Hari ini seperti biasanya, Kei dan Arya kembali duduk di sofa kamar kerja, Papa. Tapi, kali ini dalam situasi yang berbeda. Papa duduk di kursi kayunya, sambil menatap sepasang anak itu lekat-lekat. Wajah Kei tertunduk ke bawah, bersikap seperti minta pengampunan. Tapi kalau boleh jujur, sebenarnya Kei sama sekali tidak merasa bersalah. Sudah pasti Papa akan menghukum mereka, itu tidak dapat terelakkan.
“Kei … Kei … Kei!”
“Y-a, ya?” Jawab Kei dengan terbata-bata, dia baru sadar dari lamunannya.
Papa mendesah kesal, diulangi lagi kata-katanya tadi, “Kalian sudah besar, Kei sudah empat belas tahun, dan Arya lima belas tahun. Kapan kira-kira kalian bakal menghentikan sifat kekanak-kanakan ini?”
Hal yang membuat mereka ribut memang terbilang konyol. Satu jam yang lalu, Kei berniat menonton acara televisi setelah mengerjakan PR, dan dia melakukannya. Namun, Arya rupanya juga memiliki rencana yang sama dengan tujuan yang berbeda. Mereka berkelahi, karena kakak laki-lakinya itu ingin bermain video game, yang jelas-jelas bertentangan dengan kehendak Kei. Keributan pun terjadi, dan disinilah akhirnya mereka, di kamar kerja Papa.
Tidak ada yang menjawab, hening terasa berkuasa di ruangan yang agak sempit itu. Keduanya, tahu tak ada gunanya menjawab omongan Papa saat ini.
“Begini saja, sebagai hukuman kaset video game Arya Papa sita selama satu minggu.” Arya melongo, sementara Kei nafasnya tertahan, dia tahu hukumannya akan segera datang setelah Arya, berharap-harap cemas semoga itu bukan hal yang mengerikan. “dan Kei, kamu tak boleh menggunakan TV selama seminggu pula.”
“Apa?” Spontan dia menjawab, hendak melakukan pembelaan. “Tapi Pa, Ar-“
“Case closed.” Potong Papa cepat. Pria yang sudah agak berumur itu berdiri, membuka pintu ruang kerja, dan mempersilahkan putra-putri kesayangannya keluar. Dengan wajah masam, dua remaja itu keluar dengan langkah malas.
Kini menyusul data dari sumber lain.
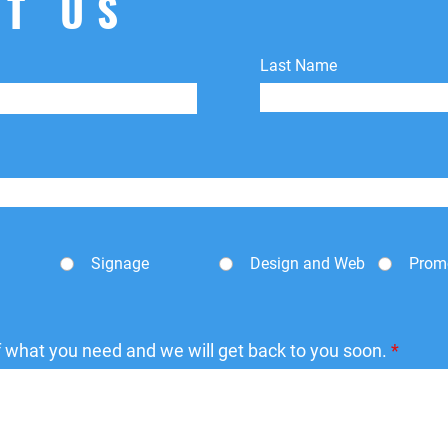
T US
Last Name
Signage
Design and Web
Prom
of what you need and we will get back to you soon.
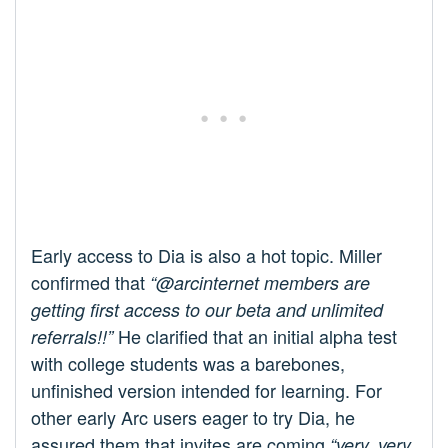
Early access to Dia is also a hot topic. Miller
confirmed that
“@arcinternet members are
getting first access to our beta and unlimited
He clarified that an initial alpha test
referrals!!”
with college students was a barebones,
unfinished version intended for learning. For
other early Arc users eager to try Dia, he
assured them that invites are coming
“very, very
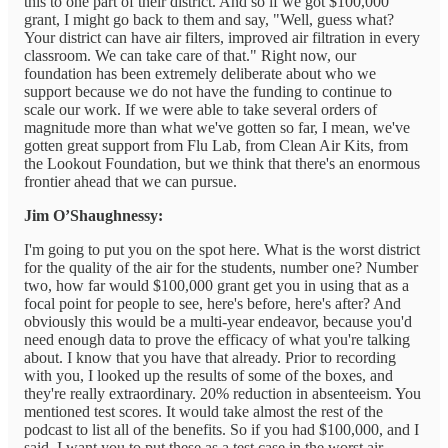
this to one part of their district. And so if we got $100,000
grant, I might go back to them and say, "Well, guess what?
Your district can have air filters, improved air filtration in every
classroom. We can take care of that." Right now, our
foundation has been extremely deliberate about who we
support because we do not have the funding to continue to
scale our work. If we were able to take several orders of
magnitude more than what we've gotten so far, I mean, we've
gotten great support from Flu Lab, from Clean Air Kits, from
the Lookout Foundation, but we think that there's an enormous
frontier ahead that we can pursue.
Jim O’Shaughnessy:
I'm going to put you on the spot here. What is the worst district
for the quality of the air for the students, number one? Number
two, how far would $100,000 grant get you in using that as a
focal point for people to see, here's before, here's after? And
obviously this would be a multi-year endeavor, because you'd
need enough data to prove the efficacy of what you're talking
about. I know that you have that already. Prior to recording
with you, I looked up the results of some of the boxes, and
they're really extraordinary. 20% reduction in absenteeism. You
mentioned test scores. It would take almost the rest of the
podcast to list all of the benefits. So if you had $100,000, and I
said, I want you to put these as a test case in the worst air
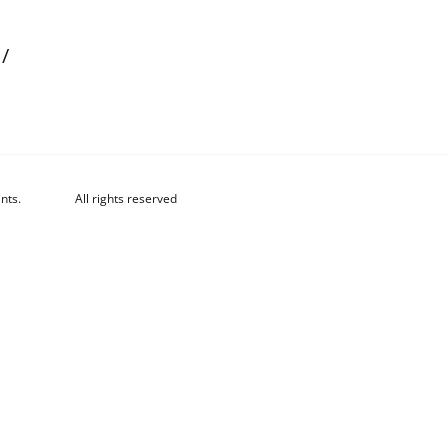
/
nts.
All rights reserved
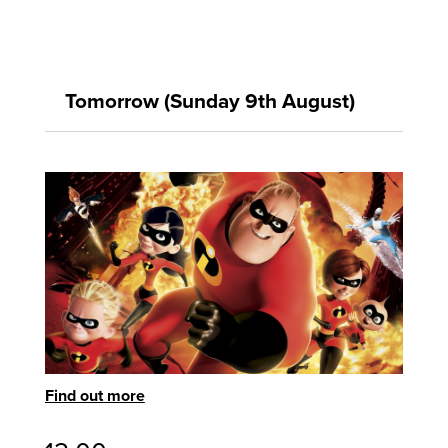
Tomorrow (Sunday 9th August)
Find out more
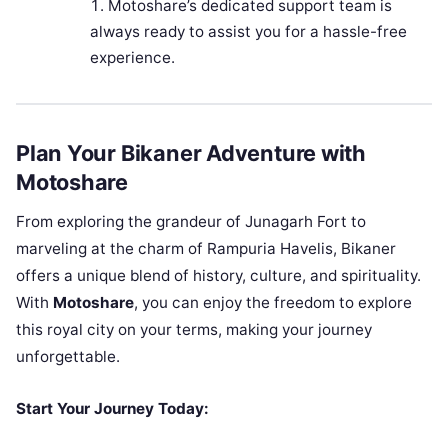
Motoshare’s dedicated support team is
always ready to assist you for a hassle-free
experience.
Plan Your Bikaner Adventure with
Motoshare
From exploring the grandeur of Junagarh Fort to
marveling at the charm of Rampuria Havelis, Bikaner
offers a unique blend of history, culture, and spirituality.
With
Motoshare
, you can enjoy the freedom to explore
this royal city on your terms, making your journey
unforgettable.
Start Your Journey Today:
“Ini semua salahmu, sial!” Bentak Arya kasar, setelah keluar dari ruangan Papa.
Tak mau kalah, Kei balas balik membentak. “Wah-wah, kenapa jadi aku?”
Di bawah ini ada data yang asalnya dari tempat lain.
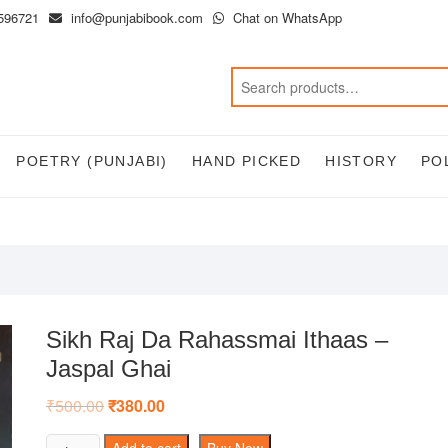
596721
info@punjabibook.com
Chat on WhatsApp
POETRY (PUNJABI)
HAND PICKED
HISTORY
PO
Sikh Raj Da Rahassmai Ithaas –
Jaspal Ghai
₹
500.00
Original
₹
380.00
Current
price
price
was:
is:
Sikh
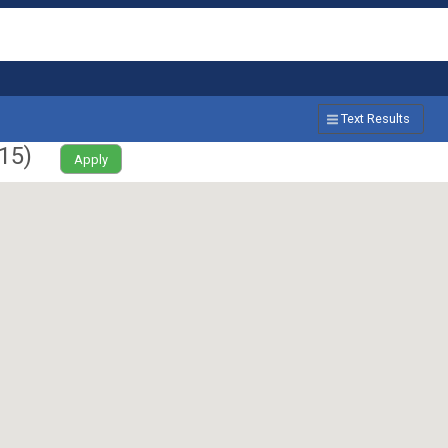
Text Results
15
)
Apply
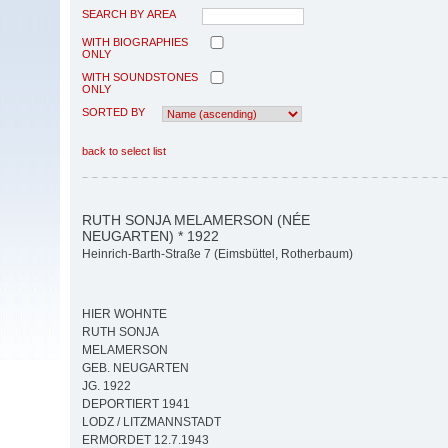
SEARCH BY AREA
WITH BIOGRAPHIES
ONLY
WITH SOUNDSTONES
ONLY
SORTED BY
back to select list
RUTH SONJA MELAMERSON (NÉE
NEUGARTEN) * 1922
Heinrich-Barth-Straße 7 (Eimsbüttel, Rotherbaum)
HIER WOHNTE
RUTH SONJA
MELAMERSON
GEB. NEUGARTEN
JG. 1922
DEPORTIERT 1941
LODZ / LITZMANNSTADT
ERMORDET 12.7.1943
“Harusnya kau ngalah dong!”
Kei refleks memasang tampang terkejut, membuat keadaan tampak dramatis. “Hah, beneran deh, yang laki-laki siapa, ya? Yang tua siapa, ya?”
“Dimana-mana adek yang ngalah, lagipula aku duluan yang dapat TVnya, kan?”
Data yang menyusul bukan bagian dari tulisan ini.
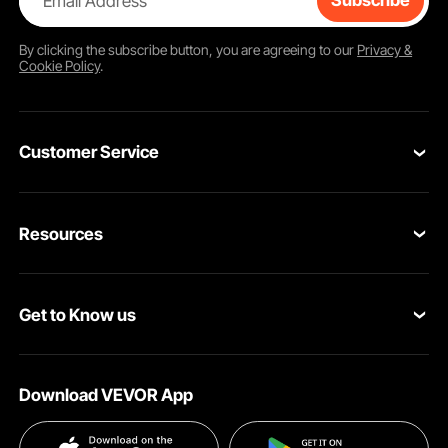
Email Address
Subscribe
By clicking the
subscribe
button, you are agreeing to our
Privacy &
Cookie Policy
.
Customer Service
Contact Us
Resources
Return & Refund
Personal Member Program
Your Orders
Get to Know us
Pro member program
Your Account
About VEVOR
Affiliate Program
Shipping Rates & Policy
Download VEVOR App
Privacy & Security
Influencer Program
Payment Methods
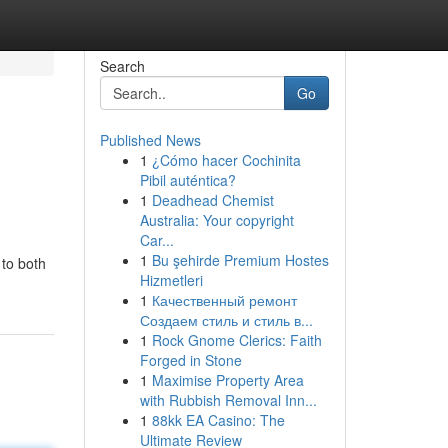
Search
Go
Published News
1
¿Cómo hacer Cochinita
Pibil auténtica?
1
Deadhead Chemist
Australia: Your copyright
Car...
1
Bu şehirde Premium Hostes
 to both
Hizmetleri
1
Качественный ремонт
Создаем стиль и стиль в...
1
Rock Gnome Clerics: Faith
Forged in Stone
1
Maximise Property Area
with Rubbish Removal Inn...
1
88kk EA Casino: The
Ultimate Review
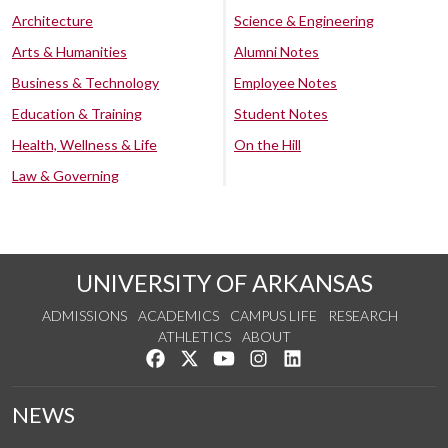
Architecture
Science & Engineering
Arts & Humanities
Alumni Notes
Business & Technology
Employee Notes
Education & Training
Student Notes
Health, Wellness & Life
On the Hill
Law & Governing
UNIVERSITY OF ARKANSAS
ADMISSIONS
ACADEMICS
CAMPUS LIFE
RESEARCH
ATHLETICS
ABOUT
Like us on Facebook
Follow us on Twitter
Watch us on YouTube
See us on Instagram
Connect with us on Lin
NEWS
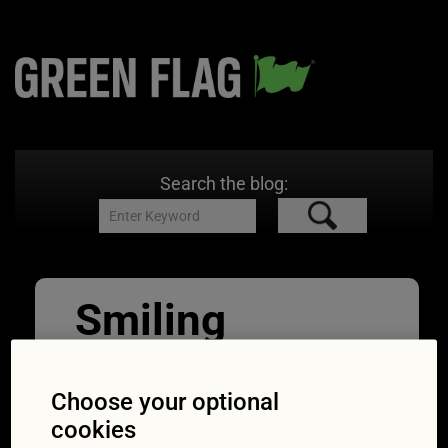
Search the blog:
Smiling
Mature Man
Inflating Car
Choose your optional
cookies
“Kalau masih ribut lagi,” sebuah suara dari balik pintu menyela adu mulut yang kini terjadi. Bisa ditebak itu siapa. “ponsel kalian Papa sita.”
Kedua anak itu terdiam, melirik satu sama lain dengan lirikan dendam, kemudian berbalik menuju kamar masing-masing.
Kei dan Arya dari dulu memang terkenal selalu cek-cok, bahkan teman dekat mereka sering menjuluki mereka dengan sebutan “Devil Siblings”. Begitulah, bukan hanya karena gender, tapi pertolakan sifat dan tingkah laku yang kentara juga ikut andil dalam membuat hubungan mereka menyerupai Devil Siblings. Kei benci pedas, Arya sebaliknya, Kei feminin, Arya maskulin, Kei suka novel, Arya suka komik, Kei suka musik sendu, Arya suka musik rock, Kei orang yang sangat perfeksionis, sementara Arya teledor dan sembarangan, dan masih banyak lagi. Jadi kau tahukan seberapa tak cocoknya mereka?
Kei membuka pintu kamar dengan emosi meluap-luap, meski begitu, dia tak membantingnya. Dilihatnya sejenak Ibu yang sedang menyetrika baju, baru menghempaskan tubuh ke ranjang.
“Sudah selesai?” Tanya ibu santai sembari melirik Kei beberapa detik saja. “Jadi kalian dihukum apa?” Ejek Ibu, bergurau.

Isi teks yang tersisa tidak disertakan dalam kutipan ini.